Meta expects to report first-quarter revenue in the range of $26 billion to $28.5 billion. It now sees total expenses for the full year 2023 in the range of $89 billion to $95 billion, from a previous forecast of $94 billion to $100 billion. It projects restructuring charges of $1 billion in the year, down from a prior estimate of $2 billion after recording some of the charges in the fourth quarter. Capital spending was lowered to $30 billion-$33 billion, from $34 billion-$37 billion.
“It’s an incredible moneymaking machine,” says Wally Weitz, co-chief investment officer of Weitz Investment Management, noting its $41 billion in cash and relatively little debt. “It’s not wildly cheap but if they really have gotten a little bit of spending discipline and this is the year of efficiency as Mark Zuckerberg has said, then stock buybacks can do wonders.”
Weitz has owned Meta stock since the first quarter of 2018, when it was trading between roughly $160 and $187 per share.
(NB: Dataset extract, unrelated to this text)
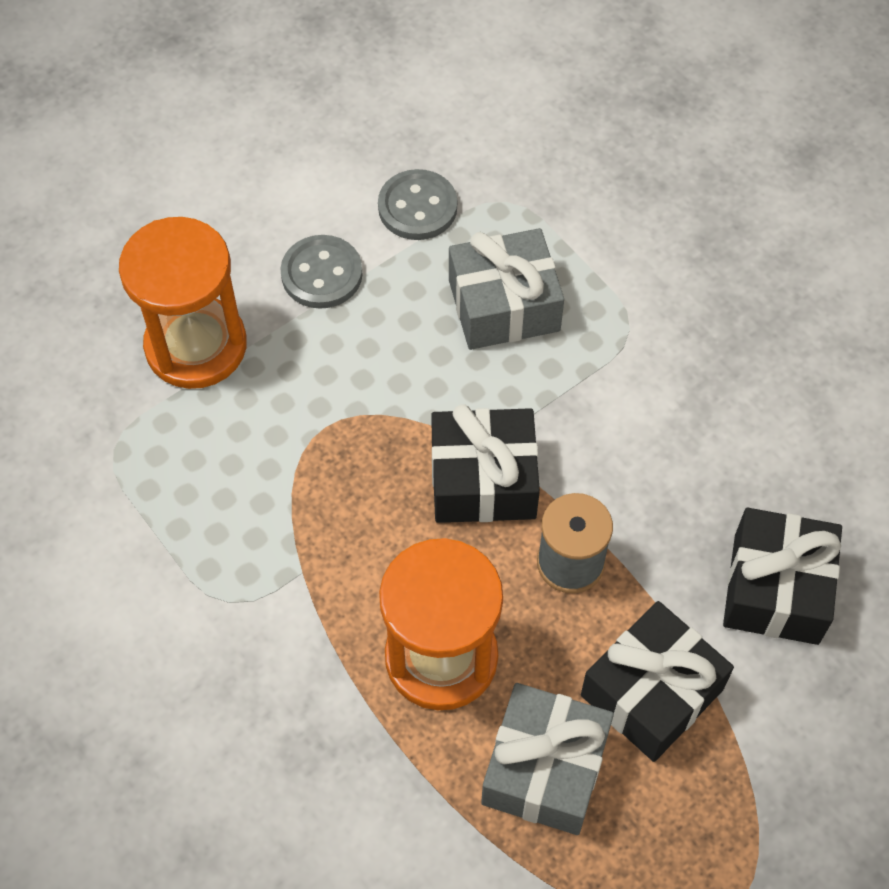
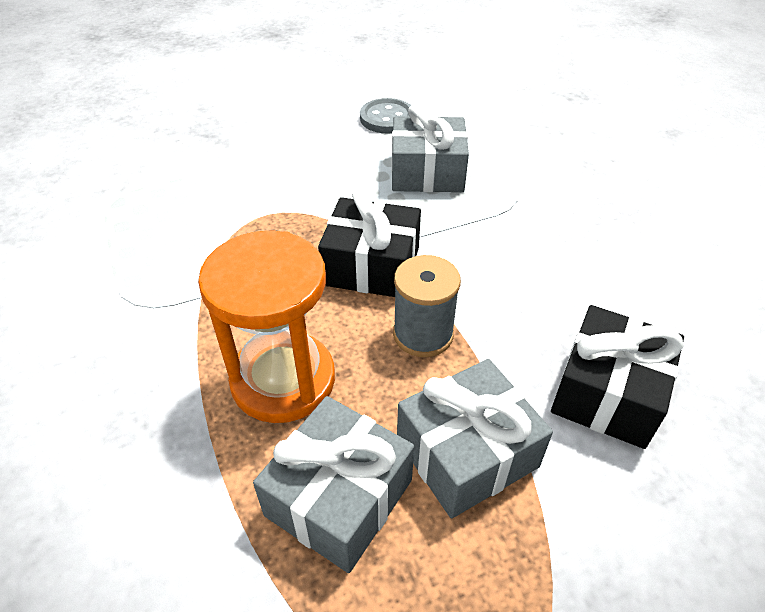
camera: 15 degrees right, 15 degrees down
orange hourglass [119,217,247,389] -> none
grey button [281,235,363,309] -> none
black gift [581,601,734,762] -> grey gift [397,359,553,519]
His firm bought more in 2022 as the stock slid into the $90 range.
Artificial Intelligence is the new Metaverse
The company now is concentrating on its AI systems to improve engagement and advertising effectiveness, and drive profitability on its Facebook and Instagram platforms, keeping it competitive with the likes of Microsoft (MSFT) and Alphabet (GOOG). It’s created a new product team devoted to generative AI that uses machine-learning algorithms to produce text, visual content, and audio that appear to be made by humans.
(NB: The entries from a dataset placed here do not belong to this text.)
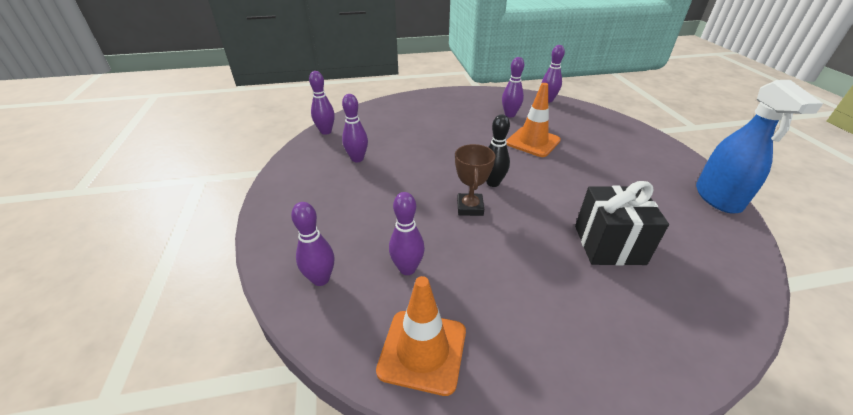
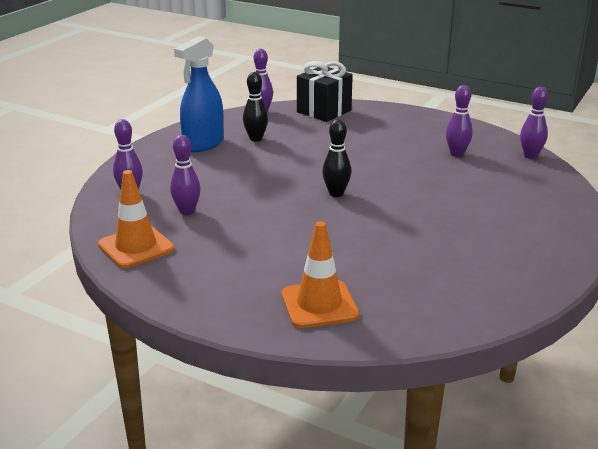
camera: 40 degrees right, 10 degrees down
purple bowling pin [342,94,368,162] -> black bowling pin [243,72,268,141]
brown trophy [455,144,495,216] -> none
orange traffic cone [506,83,561,157] -> orange traffic cone moved to [282,221,359,328]
black gift [575,181,669,266] -> black gift moved to [297,61,353,122]
blue spray bottle [696,80,823,214] -> blue spray bottle moved to [174,36,224,152]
“AI is the foundation of our discovery engine and our ads business,” Zuckerberg told analysts following the release of its fourth-quarter results in February. “We also think it’s going to enable many new products and additional transformations within our apps.”
Hype around the money-losing virtual world known as the metaverse—which had been the company’s primary focus in recent years, and into which it has poured billions and even renamed itself after—has diminished. It was the last product area Zuckerberg addressed in his remarks to analysts and he referred to it as a “longer term” priority.
“Right now is not the right time to invest as aggressively in the metaverse,” says Mogharabi, noting that Walt Disney (DIS) has shuttered its division devoted to metaverse development and Microsoft has also ended much of its virtual reality efforts.
Risks Facing Meta Stock
Antitrust regulations pose a threat to Meta. The company has been in the crosshairs of the Federal Trade Commission, which has alleged Meta has engaged in anti-competitive activity and gained a monopoly through its purchases of Instagram and WhatsApp. The FTC also sought to block Meta’s acquisition of virtual reality company Within but the deal closed in February.
Still, if under some circumstance Meta was forced to break itself up, Morningstar’s Mogharabi said the company would be valued 10%-15% higher than his fair value estimate on a sum-of-the-parts basis.
The biggest risk to Meta, as it is for any advertising company, is a potential slowdown in consumer spending and possible recession. While its strong balance sheet will help the company ride out a downturn, Meta won’t be immune to a pullback. Still, with its shares trading at a discount, Weitz says they are already pricing in a downturn.
On the advertising front, too, companies are already braced for slower growth.
Digital advertising now accounts for more than 70% of all ad budgets and “the transition from traditional advertising to digital is complete,” says Mogharabi.
“For that reason, we shouldn’t expect digital ads to grow 15% to 25% a year as has been the case for the past decade,” he says, noting that growth is decelerating and projected to be in the mid- to high-single digit range.
“That’s why these companies are focusing more on cost controls,” says Mogharabi.